Lay out everything in the data from the line containing "in °F as printed on the face." down to the line containing "Logged temperature: 16 °F" as a Markdown table with the columns No. and Text, one row per line. Skip blank lines and leave the pictures out.

• [PROVIDED RECORDS]:
——————————

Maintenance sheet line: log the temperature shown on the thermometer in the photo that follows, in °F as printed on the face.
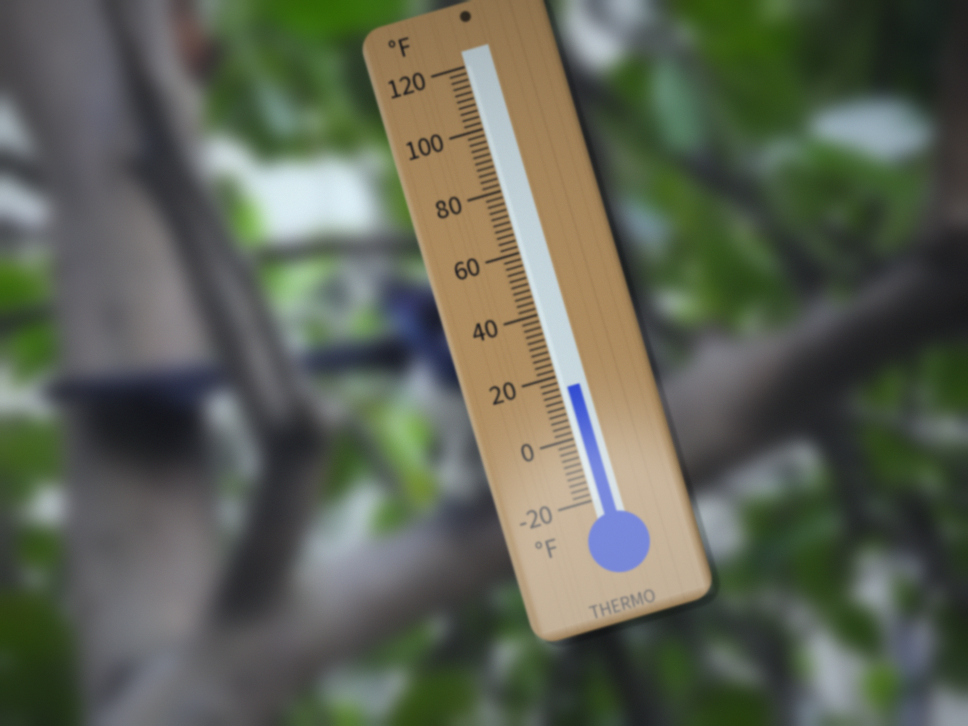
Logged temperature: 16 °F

——————————

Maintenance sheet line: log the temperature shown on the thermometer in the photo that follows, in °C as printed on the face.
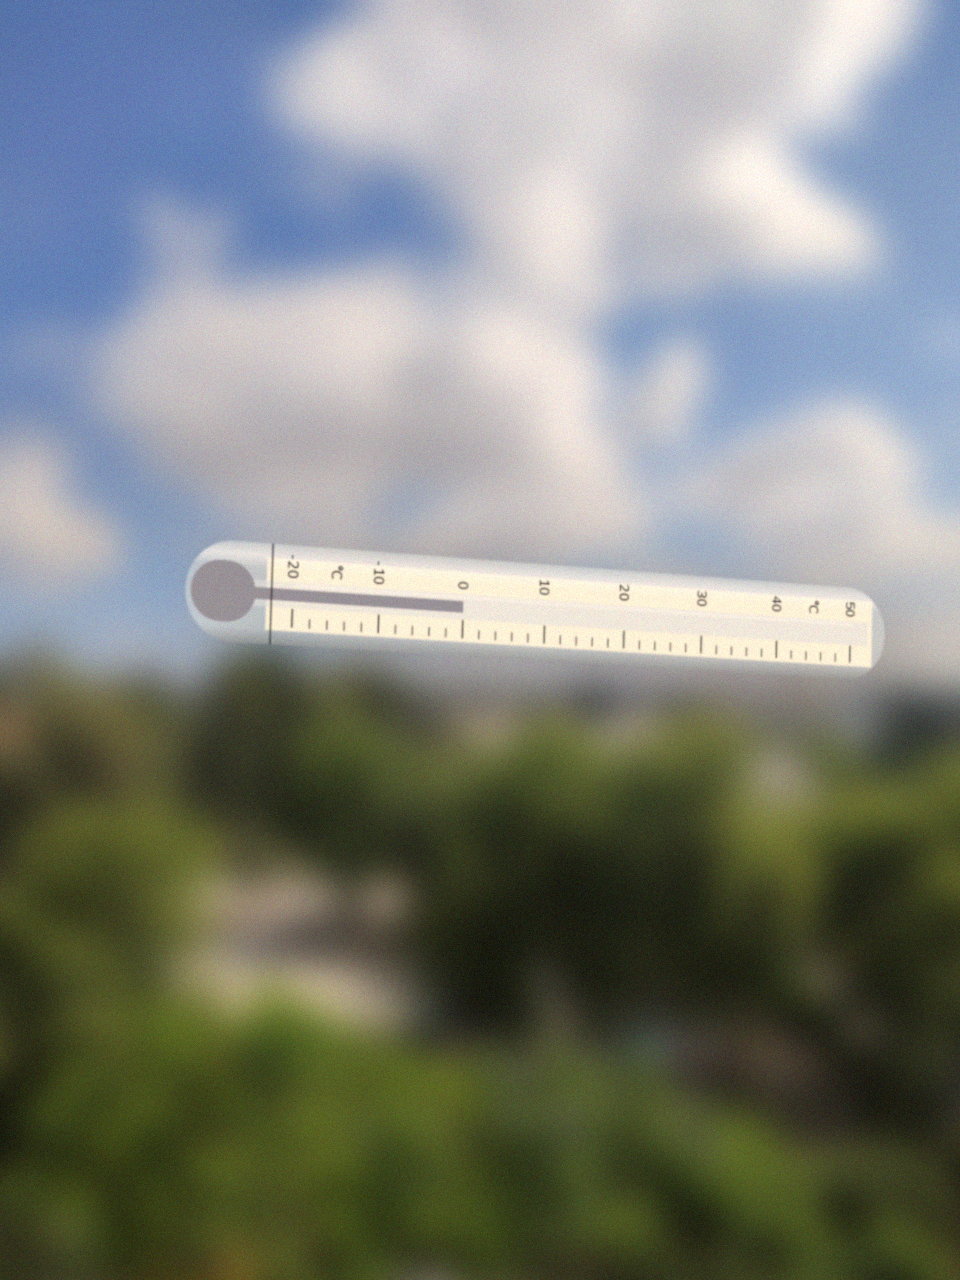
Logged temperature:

——————————

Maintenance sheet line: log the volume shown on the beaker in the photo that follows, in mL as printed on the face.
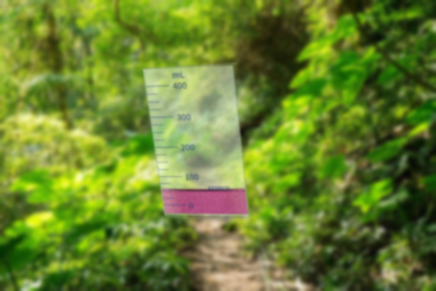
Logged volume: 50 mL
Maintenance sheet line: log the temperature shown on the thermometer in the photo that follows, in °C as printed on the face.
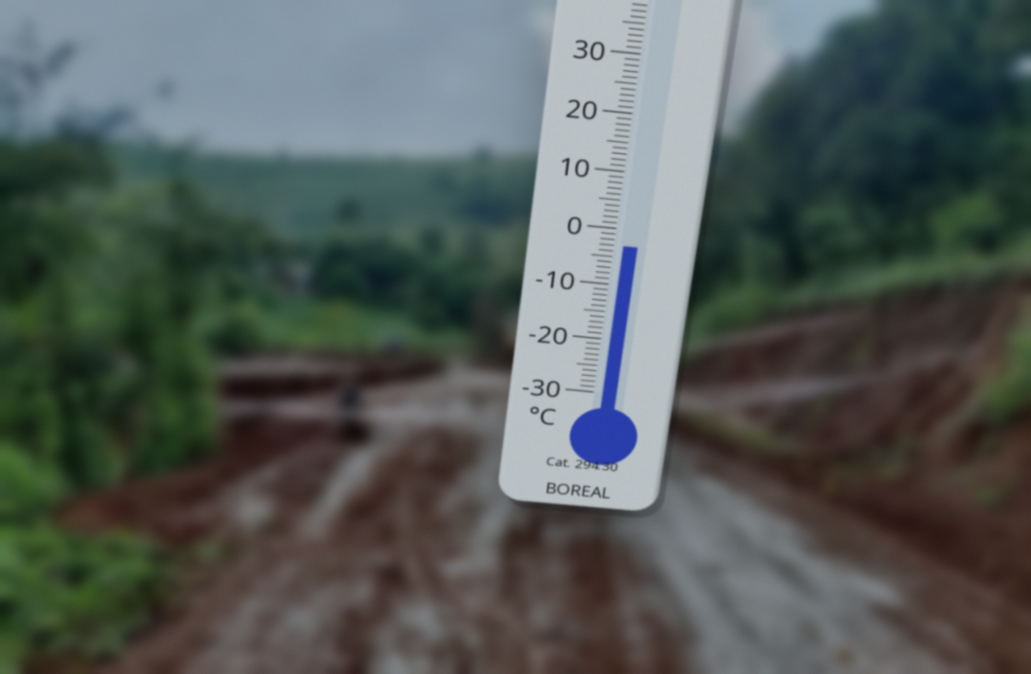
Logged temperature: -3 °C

——————————

• [ANSWER TO THIS PROBLEM]:
| No. | Text |
|---|---|
| 1 | Maintenance sheet line: log the temperature shown on the thermometer in the photo that follows, in °F as printed on the face. |
| 2 | Logged temperature: 16 °F |